_What is required_
Only the lines from the start of the data through the line containing "(polyline (pts (xy 99.06 114.3)" should be written out, exactly as they are, with both ends included and the pictures left out.

(Data entries)

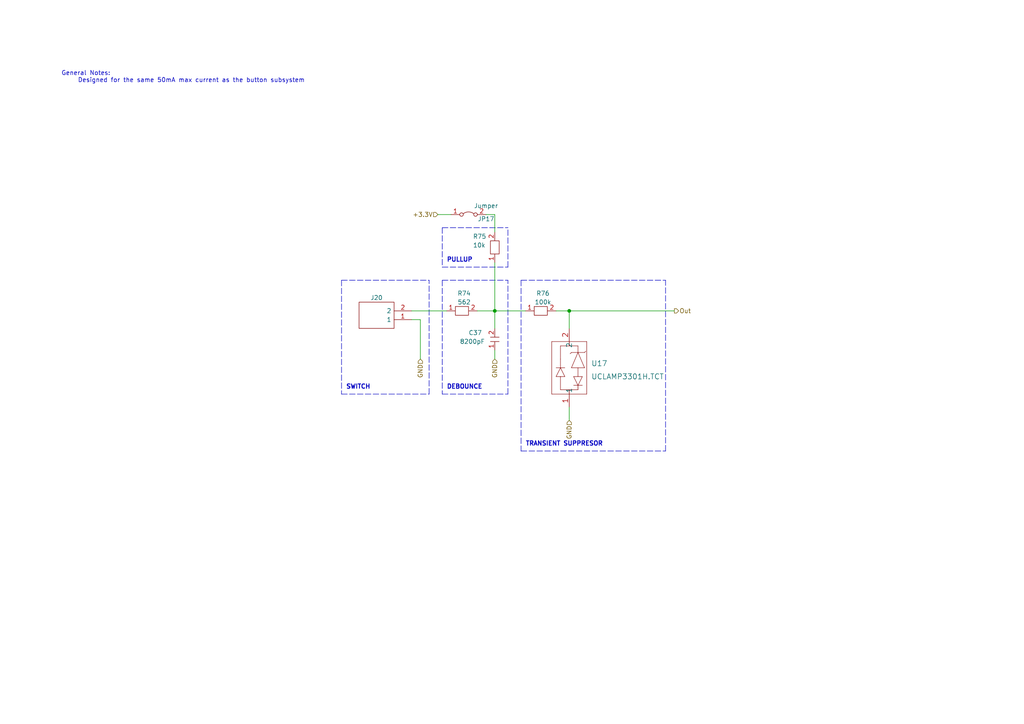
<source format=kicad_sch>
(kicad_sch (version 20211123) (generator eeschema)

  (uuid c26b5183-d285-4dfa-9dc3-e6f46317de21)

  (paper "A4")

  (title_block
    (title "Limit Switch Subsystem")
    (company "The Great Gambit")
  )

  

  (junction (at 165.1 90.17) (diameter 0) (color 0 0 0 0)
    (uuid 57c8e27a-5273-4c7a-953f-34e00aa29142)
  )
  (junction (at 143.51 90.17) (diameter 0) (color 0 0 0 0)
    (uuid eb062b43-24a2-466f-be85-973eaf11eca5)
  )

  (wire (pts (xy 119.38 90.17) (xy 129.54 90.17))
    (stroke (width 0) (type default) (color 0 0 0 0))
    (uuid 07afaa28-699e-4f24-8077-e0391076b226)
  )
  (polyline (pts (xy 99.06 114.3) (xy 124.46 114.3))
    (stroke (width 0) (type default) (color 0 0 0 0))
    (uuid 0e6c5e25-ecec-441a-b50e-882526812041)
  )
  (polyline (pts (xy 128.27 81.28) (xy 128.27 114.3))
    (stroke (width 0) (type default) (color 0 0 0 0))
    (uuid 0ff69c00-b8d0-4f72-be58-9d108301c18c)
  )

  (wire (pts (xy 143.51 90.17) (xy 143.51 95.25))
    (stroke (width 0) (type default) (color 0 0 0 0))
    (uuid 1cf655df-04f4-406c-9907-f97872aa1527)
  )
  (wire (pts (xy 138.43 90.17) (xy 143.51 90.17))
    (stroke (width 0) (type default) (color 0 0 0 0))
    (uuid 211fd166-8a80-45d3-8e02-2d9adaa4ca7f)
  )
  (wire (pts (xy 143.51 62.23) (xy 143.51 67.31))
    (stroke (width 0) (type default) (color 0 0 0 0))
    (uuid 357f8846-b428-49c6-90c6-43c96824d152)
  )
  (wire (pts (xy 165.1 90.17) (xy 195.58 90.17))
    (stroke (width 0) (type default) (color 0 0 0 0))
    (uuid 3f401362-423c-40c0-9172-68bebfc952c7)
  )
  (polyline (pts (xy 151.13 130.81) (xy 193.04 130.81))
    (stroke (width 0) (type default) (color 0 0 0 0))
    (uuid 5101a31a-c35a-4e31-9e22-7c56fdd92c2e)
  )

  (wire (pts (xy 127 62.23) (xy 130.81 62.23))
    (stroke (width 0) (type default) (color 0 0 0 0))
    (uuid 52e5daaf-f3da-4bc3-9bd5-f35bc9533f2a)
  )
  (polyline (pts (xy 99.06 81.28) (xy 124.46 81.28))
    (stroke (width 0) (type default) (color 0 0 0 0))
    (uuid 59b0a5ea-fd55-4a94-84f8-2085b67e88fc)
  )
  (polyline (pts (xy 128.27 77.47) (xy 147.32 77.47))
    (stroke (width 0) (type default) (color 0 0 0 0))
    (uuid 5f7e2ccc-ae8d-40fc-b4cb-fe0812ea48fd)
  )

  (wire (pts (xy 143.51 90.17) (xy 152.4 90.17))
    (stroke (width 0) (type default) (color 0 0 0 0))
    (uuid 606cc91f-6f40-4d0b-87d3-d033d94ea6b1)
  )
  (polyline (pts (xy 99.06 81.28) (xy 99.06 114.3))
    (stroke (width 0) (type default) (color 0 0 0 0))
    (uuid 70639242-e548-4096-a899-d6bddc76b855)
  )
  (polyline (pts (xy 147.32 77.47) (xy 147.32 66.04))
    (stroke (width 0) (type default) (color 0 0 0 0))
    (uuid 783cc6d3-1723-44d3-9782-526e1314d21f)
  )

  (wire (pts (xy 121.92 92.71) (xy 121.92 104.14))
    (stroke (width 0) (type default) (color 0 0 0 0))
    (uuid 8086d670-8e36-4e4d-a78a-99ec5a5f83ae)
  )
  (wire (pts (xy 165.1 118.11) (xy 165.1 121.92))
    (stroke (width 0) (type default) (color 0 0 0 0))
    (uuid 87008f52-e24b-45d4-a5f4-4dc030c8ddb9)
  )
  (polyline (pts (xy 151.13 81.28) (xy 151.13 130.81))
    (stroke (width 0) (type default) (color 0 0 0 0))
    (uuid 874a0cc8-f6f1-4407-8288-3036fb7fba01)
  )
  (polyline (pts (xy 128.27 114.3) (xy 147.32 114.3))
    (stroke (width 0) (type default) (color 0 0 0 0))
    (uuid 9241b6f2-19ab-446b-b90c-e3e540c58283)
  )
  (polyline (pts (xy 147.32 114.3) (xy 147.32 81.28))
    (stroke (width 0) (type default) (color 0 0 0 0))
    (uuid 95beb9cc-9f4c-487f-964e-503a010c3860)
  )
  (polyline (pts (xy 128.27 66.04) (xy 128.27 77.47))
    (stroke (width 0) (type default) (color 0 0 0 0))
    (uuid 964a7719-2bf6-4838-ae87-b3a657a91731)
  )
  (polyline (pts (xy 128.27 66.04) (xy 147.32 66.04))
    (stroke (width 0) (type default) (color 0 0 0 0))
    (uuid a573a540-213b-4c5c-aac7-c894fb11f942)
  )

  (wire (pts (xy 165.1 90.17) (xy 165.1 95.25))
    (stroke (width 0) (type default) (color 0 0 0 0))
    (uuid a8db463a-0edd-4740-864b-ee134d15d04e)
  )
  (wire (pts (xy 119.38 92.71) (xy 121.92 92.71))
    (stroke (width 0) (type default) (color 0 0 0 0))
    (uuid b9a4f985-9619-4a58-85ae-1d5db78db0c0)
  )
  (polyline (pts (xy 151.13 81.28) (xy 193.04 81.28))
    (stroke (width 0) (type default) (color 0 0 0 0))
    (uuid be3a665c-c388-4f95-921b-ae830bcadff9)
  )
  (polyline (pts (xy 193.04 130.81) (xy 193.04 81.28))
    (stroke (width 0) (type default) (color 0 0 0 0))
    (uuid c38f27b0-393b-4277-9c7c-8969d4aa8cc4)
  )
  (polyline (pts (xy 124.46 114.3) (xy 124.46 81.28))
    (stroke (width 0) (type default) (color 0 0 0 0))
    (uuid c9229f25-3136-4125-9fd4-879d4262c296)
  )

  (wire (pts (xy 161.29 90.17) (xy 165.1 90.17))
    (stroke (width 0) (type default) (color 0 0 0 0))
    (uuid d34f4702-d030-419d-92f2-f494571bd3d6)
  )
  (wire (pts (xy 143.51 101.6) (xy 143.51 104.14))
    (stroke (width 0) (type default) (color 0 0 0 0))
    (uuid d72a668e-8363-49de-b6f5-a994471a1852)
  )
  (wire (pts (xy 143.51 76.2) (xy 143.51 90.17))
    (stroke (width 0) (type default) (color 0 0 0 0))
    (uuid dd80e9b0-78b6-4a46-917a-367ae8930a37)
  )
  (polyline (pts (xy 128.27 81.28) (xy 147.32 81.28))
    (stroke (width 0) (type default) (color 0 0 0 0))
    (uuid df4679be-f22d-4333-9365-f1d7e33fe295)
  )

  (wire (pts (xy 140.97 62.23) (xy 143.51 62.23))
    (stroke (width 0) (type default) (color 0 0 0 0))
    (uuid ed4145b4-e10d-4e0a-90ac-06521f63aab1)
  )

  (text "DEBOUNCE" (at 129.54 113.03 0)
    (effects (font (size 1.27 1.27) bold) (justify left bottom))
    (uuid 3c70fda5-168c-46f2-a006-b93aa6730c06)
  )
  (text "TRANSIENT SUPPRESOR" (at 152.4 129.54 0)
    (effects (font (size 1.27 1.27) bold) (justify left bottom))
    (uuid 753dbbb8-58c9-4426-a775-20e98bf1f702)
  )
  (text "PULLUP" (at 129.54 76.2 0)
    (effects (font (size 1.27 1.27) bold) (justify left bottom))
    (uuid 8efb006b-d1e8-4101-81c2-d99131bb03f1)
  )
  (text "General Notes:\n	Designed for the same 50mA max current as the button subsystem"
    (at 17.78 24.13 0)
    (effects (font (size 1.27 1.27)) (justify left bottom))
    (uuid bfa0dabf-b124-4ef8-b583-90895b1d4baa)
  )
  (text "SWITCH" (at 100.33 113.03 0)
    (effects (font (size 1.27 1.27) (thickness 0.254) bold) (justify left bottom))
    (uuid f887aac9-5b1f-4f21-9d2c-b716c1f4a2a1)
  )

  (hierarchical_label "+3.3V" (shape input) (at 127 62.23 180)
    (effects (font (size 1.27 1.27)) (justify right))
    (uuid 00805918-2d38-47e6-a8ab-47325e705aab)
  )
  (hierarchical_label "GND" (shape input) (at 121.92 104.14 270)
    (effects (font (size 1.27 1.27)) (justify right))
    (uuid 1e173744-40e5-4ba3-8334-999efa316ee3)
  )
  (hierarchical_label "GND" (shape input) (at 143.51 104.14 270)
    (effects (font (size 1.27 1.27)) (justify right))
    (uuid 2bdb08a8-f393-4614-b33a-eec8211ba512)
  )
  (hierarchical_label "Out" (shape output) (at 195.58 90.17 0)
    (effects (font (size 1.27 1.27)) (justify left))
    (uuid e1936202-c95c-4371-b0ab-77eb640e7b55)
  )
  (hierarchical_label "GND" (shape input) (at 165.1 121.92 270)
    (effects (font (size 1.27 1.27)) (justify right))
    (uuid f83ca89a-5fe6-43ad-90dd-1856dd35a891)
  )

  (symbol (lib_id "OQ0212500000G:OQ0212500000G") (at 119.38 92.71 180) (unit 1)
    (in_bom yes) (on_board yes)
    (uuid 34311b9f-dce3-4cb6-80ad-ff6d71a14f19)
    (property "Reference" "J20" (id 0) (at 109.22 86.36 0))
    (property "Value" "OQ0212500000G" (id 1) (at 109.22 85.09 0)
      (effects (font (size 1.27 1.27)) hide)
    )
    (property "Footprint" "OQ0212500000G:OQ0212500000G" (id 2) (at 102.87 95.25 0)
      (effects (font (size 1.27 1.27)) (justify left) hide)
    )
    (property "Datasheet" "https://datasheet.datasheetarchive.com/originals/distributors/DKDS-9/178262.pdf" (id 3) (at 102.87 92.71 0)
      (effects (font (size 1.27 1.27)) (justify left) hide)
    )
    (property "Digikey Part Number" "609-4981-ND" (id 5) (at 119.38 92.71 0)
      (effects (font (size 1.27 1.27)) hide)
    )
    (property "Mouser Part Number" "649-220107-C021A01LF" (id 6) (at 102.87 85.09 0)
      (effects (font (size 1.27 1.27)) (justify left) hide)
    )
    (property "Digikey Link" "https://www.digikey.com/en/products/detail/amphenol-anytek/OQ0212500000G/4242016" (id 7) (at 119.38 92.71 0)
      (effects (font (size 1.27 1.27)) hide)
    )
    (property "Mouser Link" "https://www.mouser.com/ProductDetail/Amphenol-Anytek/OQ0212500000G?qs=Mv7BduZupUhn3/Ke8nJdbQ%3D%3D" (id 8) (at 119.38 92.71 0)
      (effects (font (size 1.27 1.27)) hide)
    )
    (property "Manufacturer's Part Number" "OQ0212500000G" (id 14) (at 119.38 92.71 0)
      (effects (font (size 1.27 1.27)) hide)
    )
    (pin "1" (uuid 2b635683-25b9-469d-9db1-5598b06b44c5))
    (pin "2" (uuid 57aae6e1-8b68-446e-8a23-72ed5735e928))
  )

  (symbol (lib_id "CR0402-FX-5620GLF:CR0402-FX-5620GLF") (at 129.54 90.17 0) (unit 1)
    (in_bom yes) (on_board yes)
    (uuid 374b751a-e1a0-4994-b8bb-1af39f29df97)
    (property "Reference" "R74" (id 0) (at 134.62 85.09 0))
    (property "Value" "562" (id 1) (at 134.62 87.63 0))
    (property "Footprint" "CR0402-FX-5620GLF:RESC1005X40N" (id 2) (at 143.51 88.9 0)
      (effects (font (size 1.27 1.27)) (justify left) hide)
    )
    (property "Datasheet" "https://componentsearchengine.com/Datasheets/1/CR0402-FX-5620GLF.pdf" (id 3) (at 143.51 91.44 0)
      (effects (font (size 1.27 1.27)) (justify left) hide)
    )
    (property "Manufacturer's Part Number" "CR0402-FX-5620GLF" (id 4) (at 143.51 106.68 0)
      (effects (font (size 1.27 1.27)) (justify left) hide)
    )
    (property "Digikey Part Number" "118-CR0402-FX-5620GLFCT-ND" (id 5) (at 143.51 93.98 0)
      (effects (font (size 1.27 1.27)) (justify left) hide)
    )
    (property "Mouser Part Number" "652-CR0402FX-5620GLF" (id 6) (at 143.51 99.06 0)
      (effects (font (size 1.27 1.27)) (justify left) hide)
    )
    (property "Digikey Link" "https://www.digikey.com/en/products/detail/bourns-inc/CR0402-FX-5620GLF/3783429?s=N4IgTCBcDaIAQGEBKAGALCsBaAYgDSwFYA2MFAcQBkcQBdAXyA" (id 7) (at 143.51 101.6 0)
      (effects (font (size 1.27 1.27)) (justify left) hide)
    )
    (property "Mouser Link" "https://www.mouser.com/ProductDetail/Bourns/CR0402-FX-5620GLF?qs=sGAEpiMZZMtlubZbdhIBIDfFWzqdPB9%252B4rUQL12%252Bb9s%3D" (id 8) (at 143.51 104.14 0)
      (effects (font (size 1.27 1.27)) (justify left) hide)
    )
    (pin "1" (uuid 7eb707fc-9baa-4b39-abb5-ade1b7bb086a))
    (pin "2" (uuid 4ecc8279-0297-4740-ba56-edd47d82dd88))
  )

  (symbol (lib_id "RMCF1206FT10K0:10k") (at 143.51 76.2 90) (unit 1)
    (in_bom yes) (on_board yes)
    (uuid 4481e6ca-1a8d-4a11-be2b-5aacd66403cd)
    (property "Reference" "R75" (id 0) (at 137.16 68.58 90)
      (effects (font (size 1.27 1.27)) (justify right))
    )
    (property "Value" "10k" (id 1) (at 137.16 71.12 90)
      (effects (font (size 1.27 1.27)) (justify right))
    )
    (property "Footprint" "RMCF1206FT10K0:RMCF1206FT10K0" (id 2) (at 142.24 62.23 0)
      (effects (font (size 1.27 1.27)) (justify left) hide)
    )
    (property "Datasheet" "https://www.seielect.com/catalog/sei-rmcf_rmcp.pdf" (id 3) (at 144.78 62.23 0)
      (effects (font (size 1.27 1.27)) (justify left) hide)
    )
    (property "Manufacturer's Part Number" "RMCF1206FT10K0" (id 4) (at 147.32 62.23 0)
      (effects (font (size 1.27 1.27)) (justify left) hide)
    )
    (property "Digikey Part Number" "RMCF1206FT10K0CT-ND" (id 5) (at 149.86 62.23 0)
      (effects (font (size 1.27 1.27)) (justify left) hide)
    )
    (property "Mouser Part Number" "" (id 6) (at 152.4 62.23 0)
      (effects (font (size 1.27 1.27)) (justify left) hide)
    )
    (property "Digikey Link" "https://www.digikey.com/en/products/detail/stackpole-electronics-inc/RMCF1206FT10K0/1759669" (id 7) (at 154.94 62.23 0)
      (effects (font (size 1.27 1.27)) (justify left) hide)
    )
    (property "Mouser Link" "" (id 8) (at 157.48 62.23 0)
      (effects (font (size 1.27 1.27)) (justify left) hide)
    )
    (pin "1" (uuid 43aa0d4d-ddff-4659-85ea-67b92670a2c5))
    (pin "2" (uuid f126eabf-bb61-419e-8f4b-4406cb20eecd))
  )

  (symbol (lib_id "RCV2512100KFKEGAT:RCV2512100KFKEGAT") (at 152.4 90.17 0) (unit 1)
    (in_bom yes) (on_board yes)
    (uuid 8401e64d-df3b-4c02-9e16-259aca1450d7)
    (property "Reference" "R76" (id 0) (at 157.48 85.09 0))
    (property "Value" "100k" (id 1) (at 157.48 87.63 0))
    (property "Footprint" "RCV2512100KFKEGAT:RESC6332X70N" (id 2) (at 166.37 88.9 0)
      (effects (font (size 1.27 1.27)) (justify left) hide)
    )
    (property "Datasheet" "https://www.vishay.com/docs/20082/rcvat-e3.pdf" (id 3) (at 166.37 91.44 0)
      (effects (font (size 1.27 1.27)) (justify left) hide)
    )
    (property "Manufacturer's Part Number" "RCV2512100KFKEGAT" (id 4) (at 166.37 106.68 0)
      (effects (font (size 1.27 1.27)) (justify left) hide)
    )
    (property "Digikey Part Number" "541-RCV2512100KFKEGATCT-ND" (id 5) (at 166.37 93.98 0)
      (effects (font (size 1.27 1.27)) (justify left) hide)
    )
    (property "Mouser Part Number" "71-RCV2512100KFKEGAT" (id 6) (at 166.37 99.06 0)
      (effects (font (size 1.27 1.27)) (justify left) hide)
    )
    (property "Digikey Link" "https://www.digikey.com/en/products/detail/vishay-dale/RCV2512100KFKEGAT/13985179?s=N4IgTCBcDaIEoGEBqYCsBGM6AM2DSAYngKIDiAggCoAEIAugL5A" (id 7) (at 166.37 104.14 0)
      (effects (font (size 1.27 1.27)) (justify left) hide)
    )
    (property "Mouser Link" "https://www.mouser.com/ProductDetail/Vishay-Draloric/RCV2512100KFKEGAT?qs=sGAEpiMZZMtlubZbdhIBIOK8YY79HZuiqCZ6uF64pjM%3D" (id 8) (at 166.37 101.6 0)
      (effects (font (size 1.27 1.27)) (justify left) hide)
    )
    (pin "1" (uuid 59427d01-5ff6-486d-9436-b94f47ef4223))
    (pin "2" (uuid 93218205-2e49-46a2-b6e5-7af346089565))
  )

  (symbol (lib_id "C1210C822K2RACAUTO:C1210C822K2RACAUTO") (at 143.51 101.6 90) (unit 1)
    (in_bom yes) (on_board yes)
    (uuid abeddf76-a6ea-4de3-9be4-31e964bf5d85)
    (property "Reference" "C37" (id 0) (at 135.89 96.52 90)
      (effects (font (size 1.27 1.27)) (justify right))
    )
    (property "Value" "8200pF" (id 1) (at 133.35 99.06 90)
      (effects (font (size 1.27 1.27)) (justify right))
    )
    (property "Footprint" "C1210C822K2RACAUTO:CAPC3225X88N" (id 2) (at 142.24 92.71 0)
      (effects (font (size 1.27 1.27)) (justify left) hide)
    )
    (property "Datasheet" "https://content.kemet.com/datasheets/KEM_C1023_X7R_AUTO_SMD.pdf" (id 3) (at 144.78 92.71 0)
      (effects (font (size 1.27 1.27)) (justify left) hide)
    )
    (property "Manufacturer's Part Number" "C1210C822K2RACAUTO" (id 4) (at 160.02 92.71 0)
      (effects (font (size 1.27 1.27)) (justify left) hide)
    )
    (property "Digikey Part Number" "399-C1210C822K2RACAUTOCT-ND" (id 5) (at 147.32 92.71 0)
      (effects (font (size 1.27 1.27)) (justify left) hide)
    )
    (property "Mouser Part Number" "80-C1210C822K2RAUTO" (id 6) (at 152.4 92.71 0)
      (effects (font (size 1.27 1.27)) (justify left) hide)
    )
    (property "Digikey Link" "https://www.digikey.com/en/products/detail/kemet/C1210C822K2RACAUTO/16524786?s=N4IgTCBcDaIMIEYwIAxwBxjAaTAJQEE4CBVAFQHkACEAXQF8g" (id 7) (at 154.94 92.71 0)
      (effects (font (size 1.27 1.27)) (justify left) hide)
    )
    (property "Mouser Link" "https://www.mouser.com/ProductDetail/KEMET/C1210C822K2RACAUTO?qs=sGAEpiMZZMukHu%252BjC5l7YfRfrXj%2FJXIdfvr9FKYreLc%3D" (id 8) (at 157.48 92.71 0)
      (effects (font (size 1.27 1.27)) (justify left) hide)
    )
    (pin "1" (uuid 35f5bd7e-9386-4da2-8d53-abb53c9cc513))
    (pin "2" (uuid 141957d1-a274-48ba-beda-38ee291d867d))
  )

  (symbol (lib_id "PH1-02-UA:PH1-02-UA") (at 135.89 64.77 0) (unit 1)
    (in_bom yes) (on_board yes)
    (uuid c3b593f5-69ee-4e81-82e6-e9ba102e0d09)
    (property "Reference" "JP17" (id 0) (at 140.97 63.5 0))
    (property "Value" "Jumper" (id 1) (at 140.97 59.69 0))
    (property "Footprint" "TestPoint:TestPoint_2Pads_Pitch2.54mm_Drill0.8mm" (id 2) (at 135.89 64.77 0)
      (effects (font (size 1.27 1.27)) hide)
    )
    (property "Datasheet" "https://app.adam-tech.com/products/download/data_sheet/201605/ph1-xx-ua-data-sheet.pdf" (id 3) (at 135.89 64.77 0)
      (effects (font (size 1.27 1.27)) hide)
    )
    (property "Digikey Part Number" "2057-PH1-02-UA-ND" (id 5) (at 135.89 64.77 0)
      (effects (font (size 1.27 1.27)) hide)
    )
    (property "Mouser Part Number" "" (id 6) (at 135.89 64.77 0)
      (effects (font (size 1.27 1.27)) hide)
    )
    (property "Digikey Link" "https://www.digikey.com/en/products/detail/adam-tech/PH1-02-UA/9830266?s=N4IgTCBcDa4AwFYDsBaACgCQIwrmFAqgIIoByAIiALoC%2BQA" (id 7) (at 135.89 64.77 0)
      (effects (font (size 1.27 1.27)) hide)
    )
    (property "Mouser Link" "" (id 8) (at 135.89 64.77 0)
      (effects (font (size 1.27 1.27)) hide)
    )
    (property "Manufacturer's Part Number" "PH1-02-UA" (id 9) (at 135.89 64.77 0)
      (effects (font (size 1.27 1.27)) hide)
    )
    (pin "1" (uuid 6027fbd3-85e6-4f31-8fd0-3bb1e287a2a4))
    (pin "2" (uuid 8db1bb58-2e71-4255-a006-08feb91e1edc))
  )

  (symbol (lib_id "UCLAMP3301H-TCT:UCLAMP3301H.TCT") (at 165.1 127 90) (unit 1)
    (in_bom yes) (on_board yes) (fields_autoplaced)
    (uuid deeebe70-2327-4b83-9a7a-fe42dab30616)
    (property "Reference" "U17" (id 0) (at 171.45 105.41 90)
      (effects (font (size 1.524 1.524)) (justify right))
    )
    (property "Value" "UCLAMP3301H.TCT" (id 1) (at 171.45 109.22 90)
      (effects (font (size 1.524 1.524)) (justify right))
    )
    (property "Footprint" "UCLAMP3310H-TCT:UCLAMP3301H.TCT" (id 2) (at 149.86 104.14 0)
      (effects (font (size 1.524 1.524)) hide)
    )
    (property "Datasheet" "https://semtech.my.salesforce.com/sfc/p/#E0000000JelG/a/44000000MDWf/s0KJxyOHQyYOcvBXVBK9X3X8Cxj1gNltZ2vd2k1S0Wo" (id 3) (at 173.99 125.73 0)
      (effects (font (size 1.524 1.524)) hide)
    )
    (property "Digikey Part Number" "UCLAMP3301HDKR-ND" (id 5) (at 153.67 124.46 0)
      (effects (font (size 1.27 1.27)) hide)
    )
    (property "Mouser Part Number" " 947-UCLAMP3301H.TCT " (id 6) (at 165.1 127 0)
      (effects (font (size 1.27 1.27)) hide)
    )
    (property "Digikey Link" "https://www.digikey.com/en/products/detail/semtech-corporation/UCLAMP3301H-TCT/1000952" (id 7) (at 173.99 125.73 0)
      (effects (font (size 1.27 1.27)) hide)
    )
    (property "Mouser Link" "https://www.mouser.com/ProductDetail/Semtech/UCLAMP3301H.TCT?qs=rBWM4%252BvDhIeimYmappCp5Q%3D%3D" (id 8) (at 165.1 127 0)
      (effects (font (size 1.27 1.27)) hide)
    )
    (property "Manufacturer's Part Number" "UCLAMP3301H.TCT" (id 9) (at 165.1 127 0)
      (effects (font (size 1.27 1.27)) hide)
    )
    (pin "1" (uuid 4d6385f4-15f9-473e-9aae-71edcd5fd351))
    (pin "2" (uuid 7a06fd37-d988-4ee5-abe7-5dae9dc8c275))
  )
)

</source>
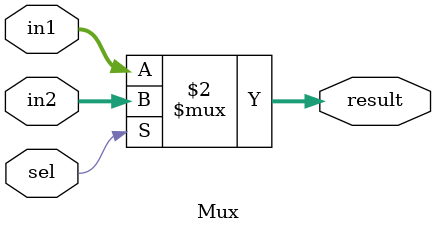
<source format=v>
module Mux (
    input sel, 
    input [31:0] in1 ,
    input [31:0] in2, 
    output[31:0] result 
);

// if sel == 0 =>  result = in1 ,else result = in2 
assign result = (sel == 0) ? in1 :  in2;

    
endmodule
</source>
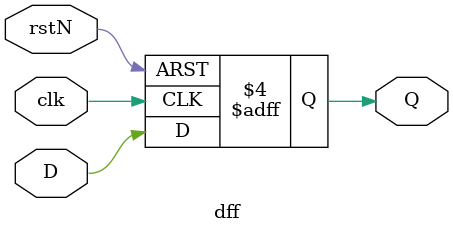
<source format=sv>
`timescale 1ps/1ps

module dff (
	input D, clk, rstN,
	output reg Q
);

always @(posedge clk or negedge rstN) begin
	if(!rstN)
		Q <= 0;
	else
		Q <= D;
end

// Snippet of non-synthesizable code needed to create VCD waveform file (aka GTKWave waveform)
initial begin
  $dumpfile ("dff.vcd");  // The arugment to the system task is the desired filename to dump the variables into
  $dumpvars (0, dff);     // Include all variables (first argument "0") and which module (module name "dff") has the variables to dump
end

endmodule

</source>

_Task response_
<source format=kicad_sch>
(kicad_sch (version 20211123) (generator eeschema)

  (uuid c26b5183-d285-4dfa-9dc3-e6f46317de21)

  (paper "A4")

  (title_block
    (title "Limit Switch Subsystem")
    (company "The Great Gambit")
  )

  

  (junction (at 165.1 90.17) (diameter 0) (color 0 0 0 0)
    (uuid 57c8e27a-5273-4c7a-953f-34e00aa29142)
  )
  (junction (at 143.51 90.17) (diameter 0) (color 0 0 0 0)
    (uuid eb062b43-24a2-466f-be85-973eaf11eca5)
  )

  (wire (pts (xy 119.38 90.17) (xy 129.54 90.17))
    (stroke (width 0) (type default) (color 0 0 0 0))
    (uuid 07afaa28-699e-4f24-8077-e0391076b226)
  )
  (polyline (pts (xy 99.06 114.3) (xy 124.46 114.3))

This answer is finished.